-------- Alıştırma Metni --------
AK PARTİ NE YAPMALI?….
Eklenme: 5/20/2019 12:00:00 AM

Dost acı söyler, hakikatiyle! Şunu; ifade ediyoruz!...

İvedilikle; şunu yapmalıdır.. Ki zaman geçirmeden.. Ve hemen şimdi?

Dün; yola çıkarken neyi hedefliyorduk..? Yolu yarıladık, ne haldeyiz?..

Bugün de, hangi merhalede bulunuyoruz?!

Yol alınanlar kim? Yolcular kim? Yolun rotasını çizen kim?

Rehberler

Dava arkadaşları?..

Yeniler ve eskiler, duraklarda inen ve binenler, dahil olmak üzere!?

Bu muhasebesiyle, olup-biteni irdelemesi gerekiyor; AK Parti ve Kurmayları!

Sonra; 31 Martı sorgulayacak

Biz nerde yanlış yaptık? sorusuna gelmesi gerekiyor?!.

Soracak.. Araştıracak, irdeleyecek ve soruşturacak..

Özeleştiri merceğiyle, aynayı sürecine ve yüzlerine tutacak..

Diyecek ki; de bakalım Yanlışımız ne, ne değildir?

***

İçimizde ne tür hainler türedi de; dostlar çıkış kapısına yöneldi?.. Ferasetimizi mi kaybettik ki, herkesi hasım görür hale geldik?

Hakkı batıla, batılı hakka neden yeğler hale geldik biz söyle?

Trollerin.. Troykaların.. İçteki kurtçukların, dehlizine kapılıp, davayı bize unutturdular mı, ne? Ve bunlar içimizde nasıl türedi, be arkadaş!!?

Şirketlerle.. Derneklerle. Vakıflarla.. Teşkilatlarla Platformlarla.. Örgütlerle

Vekillerle, teşkilatlarla, parti başkanlarıyla; hacı abileri nasıl da ihdas ettik..

Paraya, pula, mala-mülke, servete yönelerek, zenginler peydahlattık!!

Yani, kapital bir putlaşmanın batağına nasıl oldu da, gırtlağa kadar batıp, düştük?..

İştahlı, iştahlı; batıp çıkıyoruz!

çevremizi, önümüzü, ahalimizi görmezden gelerek; bizi bizden nasıl ettiler?!

***

Günahı da.. Sevabı da.. Hayrı da Dini de.. İnancı da.. İbadeti de! Terk-i diyar ettik!..

Allahın hükümlerini de.. Kuran-ı Kerimin, anlatımını da..

Peygamber efendimizin rehberliğini de

Avrupa-i fikrin seküler ve liberal hayatına, mevta eder hale kim ve kimler bizi getirdi?

Ne hale geldik biz?

Ha bire, kurban verip, duruyoruz, durmadan?

Dilipakın dediği gibi; be namaz hale nasıl, kim bizi getirdi, gelebildik?

Ne yazık ki geldik, hem de cünübe halde!!?

Evet, abdest bozuldu!.. Hadese, necasete topyekn düşüldü..!
--------
**Görev Tanımı a:**
Alıştırma metninde "Soracak.. Araştıracak, irdeleyecek" sözleriyle başlayıp aşağıya doğru "görür hale geldik?" sözlerine kadar uzanan bölümün tamamını harfi harfine yazın.
Alıştırma metniyle kayıtlar arasında hiçbir bağ yoktur.
-------- Verilen Kayıtlar --------
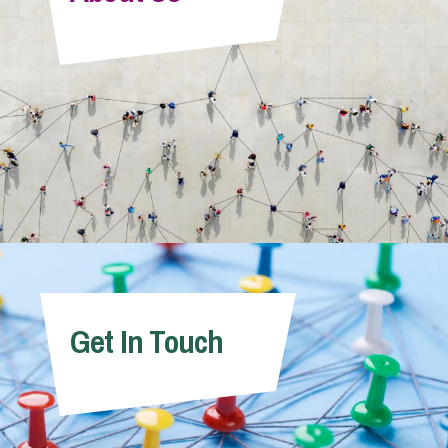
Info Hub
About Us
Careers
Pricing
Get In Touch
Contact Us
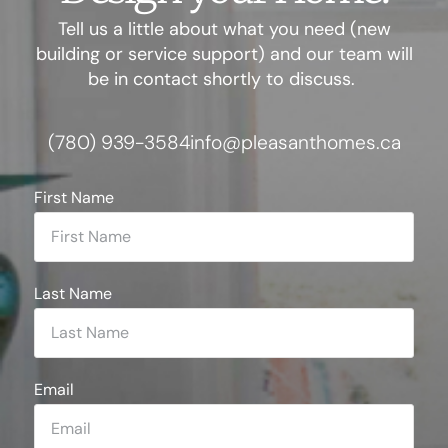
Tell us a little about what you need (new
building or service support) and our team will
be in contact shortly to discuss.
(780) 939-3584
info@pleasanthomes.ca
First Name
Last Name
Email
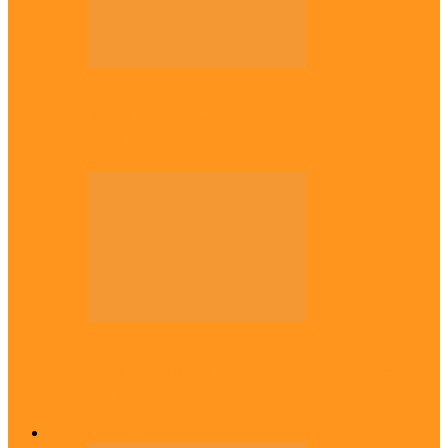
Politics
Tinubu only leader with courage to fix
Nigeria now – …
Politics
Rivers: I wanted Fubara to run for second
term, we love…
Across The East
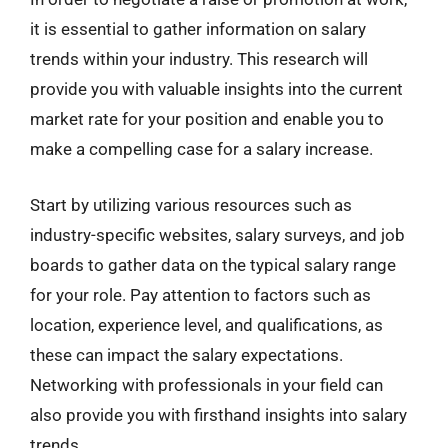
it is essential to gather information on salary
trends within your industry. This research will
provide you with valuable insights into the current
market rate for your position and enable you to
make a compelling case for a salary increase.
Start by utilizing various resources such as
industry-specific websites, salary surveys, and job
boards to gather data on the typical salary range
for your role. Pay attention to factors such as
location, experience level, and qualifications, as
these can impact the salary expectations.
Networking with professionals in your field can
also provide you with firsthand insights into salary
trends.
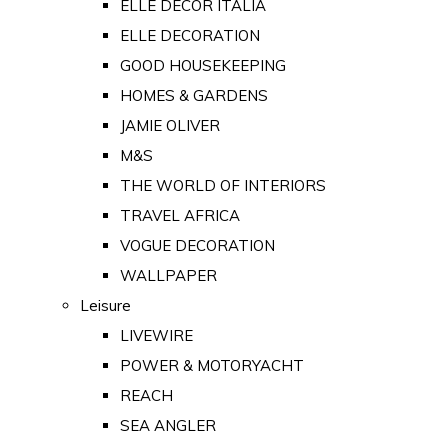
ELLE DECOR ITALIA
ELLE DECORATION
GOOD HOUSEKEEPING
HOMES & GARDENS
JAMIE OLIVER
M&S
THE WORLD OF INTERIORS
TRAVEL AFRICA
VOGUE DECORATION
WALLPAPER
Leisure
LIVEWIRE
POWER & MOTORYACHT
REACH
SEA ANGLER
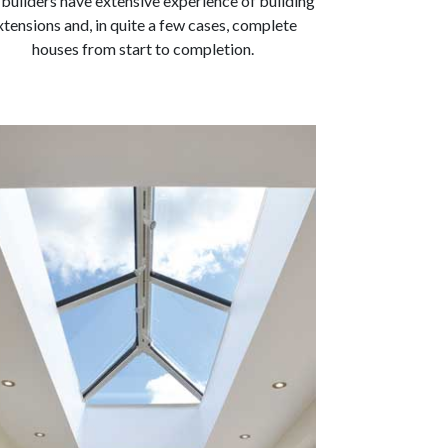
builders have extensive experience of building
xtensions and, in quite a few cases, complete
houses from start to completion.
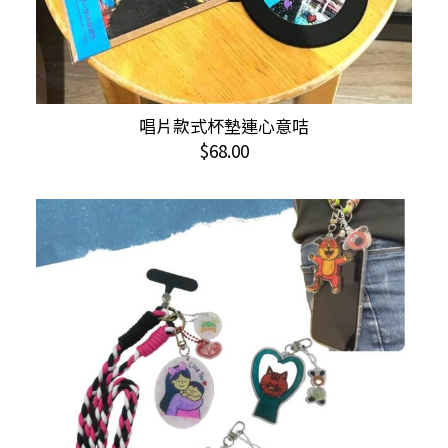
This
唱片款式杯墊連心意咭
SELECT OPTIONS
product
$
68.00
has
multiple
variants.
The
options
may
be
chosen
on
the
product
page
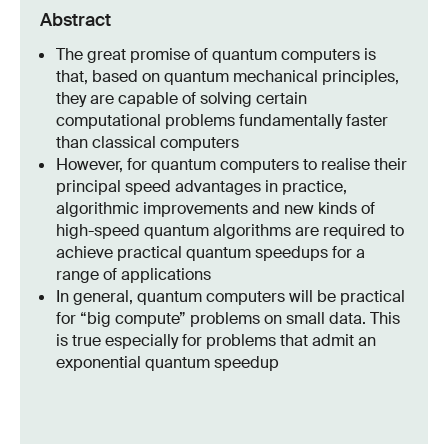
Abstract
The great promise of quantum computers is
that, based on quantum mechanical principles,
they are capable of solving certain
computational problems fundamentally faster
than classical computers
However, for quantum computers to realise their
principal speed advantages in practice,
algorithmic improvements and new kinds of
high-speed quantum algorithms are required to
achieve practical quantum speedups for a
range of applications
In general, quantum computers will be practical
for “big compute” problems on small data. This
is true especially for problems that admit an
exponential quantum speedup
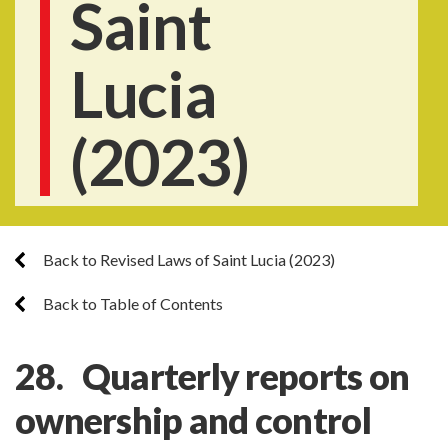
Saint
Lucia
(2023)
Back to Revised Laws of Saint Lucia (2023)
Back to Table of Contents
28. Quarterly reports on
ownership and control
--------
-------- Verilen Kayıtlar --------
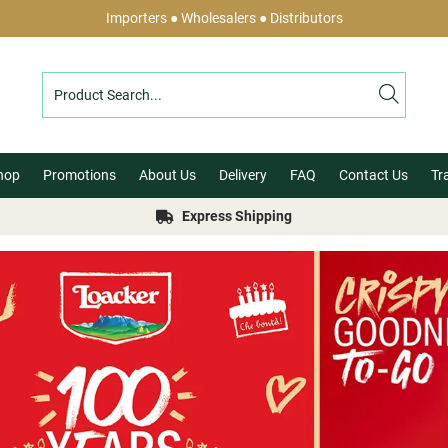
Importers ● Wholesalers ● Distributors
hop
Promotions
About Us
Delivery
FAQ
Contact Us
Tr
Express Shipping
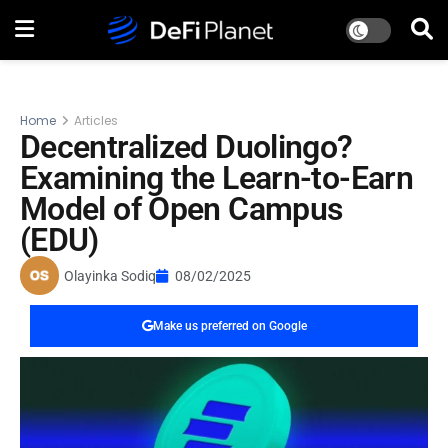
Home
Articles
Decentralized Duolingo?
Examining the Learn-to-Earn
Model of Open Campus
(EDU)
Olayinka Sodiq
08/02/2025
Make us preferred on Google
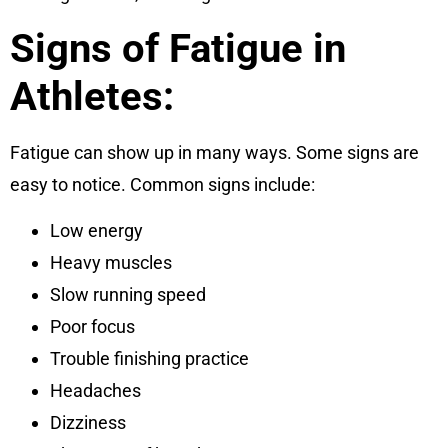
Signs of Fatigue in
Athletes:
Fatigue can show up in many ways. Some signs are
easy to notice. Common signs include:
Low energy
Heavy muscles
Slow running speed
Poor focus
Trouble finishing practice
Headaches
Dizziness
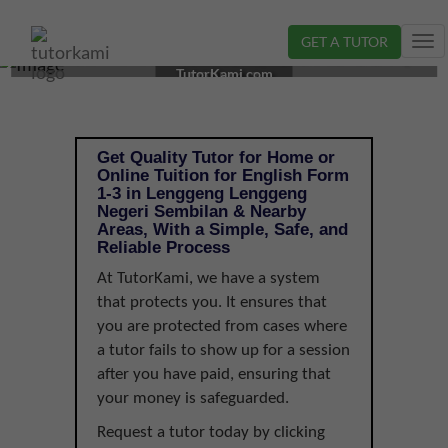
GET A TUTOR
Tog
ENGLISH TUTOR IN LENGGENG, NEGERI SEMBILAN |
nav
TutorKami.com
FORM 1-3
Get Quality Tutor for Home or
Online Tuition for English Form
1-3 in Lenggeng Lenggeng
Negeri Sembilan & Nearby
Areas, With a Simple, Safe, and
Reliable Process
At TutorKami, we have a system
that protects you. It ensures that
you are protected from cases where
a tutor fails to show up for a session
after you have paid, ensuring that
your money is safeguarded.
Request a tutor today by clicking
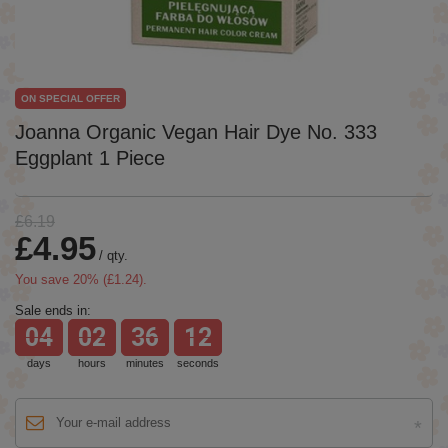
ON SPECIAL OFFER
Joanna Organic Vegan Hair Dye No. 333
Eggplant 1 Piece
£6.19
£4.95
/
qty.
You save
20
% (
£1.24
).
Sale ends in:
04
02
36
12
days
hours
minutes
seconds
--------
-------- Verilen Kayıtlar --------
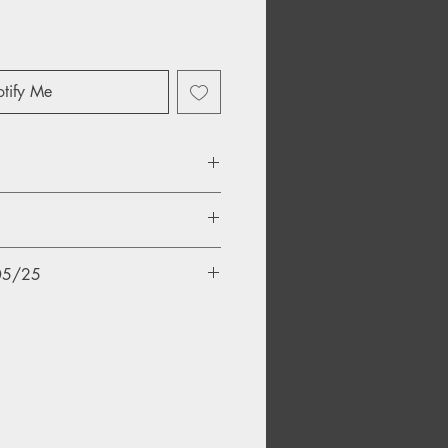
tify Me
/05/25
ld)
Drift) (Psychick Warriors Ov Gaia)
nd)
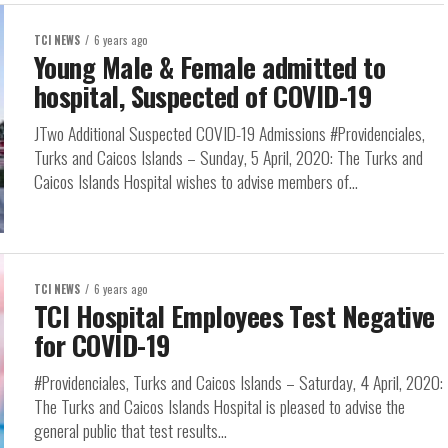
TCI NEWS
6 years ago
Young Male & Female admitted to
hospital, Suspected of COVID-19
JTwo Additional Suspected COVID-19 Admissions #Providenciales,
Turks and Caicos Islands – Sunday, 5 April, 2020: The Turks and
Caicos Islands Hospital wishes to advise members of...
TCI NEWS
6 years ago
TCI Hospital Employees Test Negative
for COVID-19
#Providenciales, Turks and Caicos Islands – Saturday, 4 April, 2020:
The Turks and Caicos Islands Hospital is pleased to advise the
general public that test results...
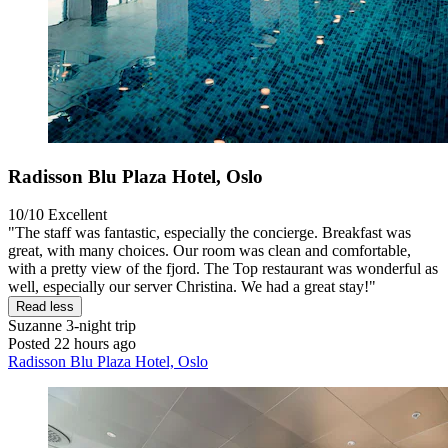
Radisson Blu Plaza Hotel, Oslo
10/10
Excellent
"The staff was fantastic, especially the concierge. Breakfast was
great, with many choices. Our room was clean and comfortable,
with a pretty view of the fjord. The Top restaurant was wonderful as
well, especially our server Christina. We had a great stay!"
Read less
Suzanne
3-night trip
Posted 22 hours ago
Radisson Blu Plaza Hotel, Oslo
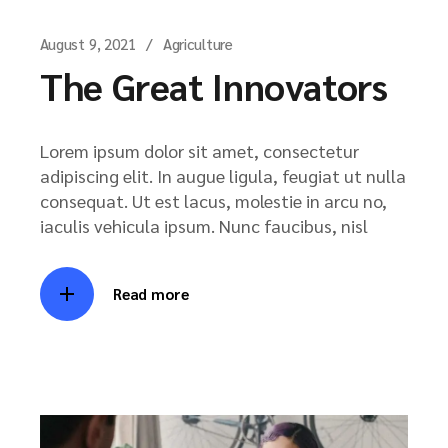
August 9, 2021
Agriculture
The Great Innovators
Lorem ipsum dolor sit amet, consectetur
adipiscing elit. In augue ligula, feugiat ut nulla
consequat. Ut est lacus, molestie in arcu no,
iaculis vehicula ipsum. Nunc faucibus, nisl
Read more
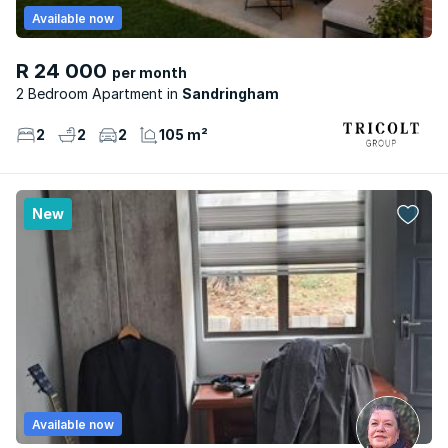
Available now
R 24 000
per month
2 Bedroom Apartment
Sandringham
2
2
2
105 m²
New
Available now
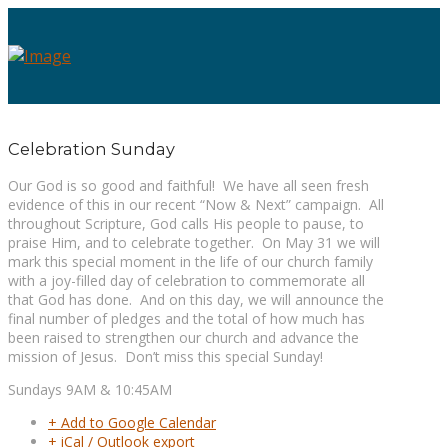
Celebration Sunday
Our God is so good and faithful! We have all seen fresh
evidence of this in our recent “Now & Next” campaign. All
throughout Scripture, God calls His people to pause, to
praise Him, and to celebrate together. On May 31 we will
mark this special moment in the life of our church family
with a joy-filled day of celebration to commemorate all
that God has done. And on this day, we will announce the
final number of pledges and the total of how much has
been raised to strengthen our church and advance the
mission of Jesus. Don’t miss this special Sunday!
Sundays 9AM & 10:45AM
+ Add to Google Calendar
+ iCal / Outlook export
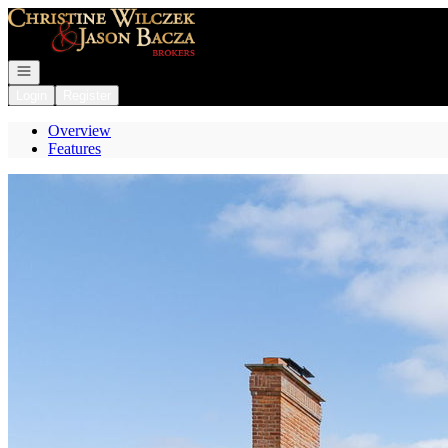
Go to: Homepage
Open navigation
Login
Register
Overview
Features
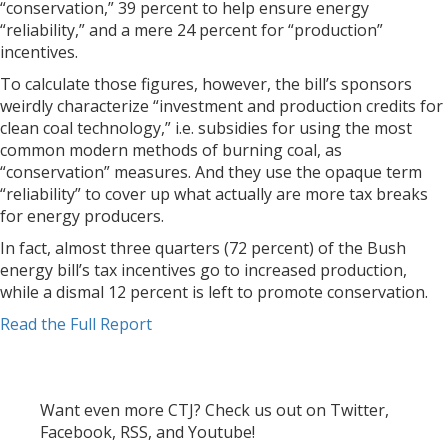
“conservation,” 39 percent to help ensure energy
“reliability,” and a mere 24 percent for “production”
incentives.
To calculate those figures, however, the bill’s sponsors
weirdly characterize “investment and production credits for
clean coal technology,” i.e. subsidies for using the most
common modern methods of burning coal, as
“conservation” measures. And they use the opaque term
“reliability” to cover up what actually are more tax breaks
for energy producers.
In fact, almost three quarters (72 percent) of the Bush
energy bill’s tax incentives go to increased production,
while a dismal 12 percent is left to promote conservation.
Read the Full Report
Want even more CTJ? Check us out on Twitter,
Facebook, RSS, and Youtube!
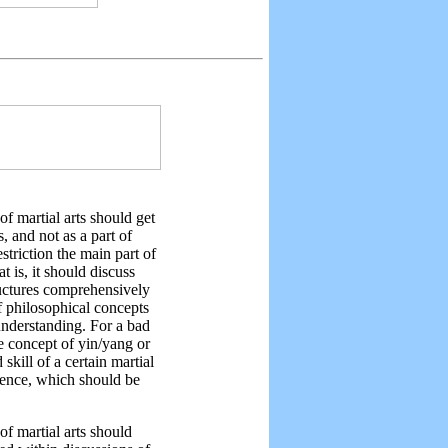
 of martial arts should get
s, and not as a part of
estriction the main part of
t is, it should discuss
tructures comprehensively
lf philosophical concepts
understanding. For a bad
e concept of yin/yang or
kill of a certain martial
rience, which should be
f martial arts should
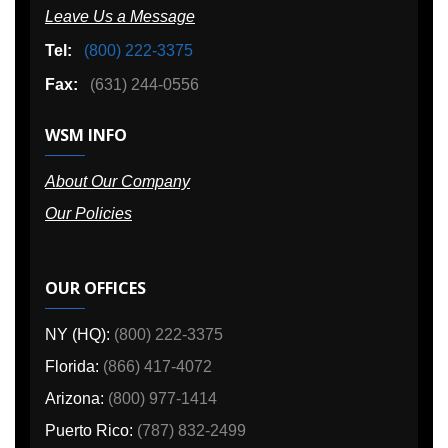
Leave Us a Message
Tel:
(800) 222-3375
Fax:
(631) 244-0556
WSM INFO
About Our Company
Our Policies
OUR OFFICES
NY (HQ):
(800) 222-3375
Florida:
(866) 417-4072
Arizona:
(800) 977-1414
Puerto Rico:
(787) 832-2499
--------
**Görev Tanımı b:**
Kayıtlarda "problems" sözcüğünü barındıran satırların hepsini lütfen toplayın.

**Alıştırma Çıktısı a:**
Soracak.. Araştıracak, irdeleyecek ve soruşturacak..

Özeleştiri merceğiyle, aynayı sürecine ve yüzlerine tutacak..

Diyecek ki; de bakalım Yanlışımız ne, ne değildir?

***

İçimizde ne tür hainler türedi de; dostlar çıkış kapısına yöneldi?.. Ferasetimizi mi kaybettik ki, herkesi hasım görür hale geldik?

**Alıştırma Çıktısı b:**
computational problems fundamentally faster
for “big compute” problems on small data. This
is true especially for problems that admit an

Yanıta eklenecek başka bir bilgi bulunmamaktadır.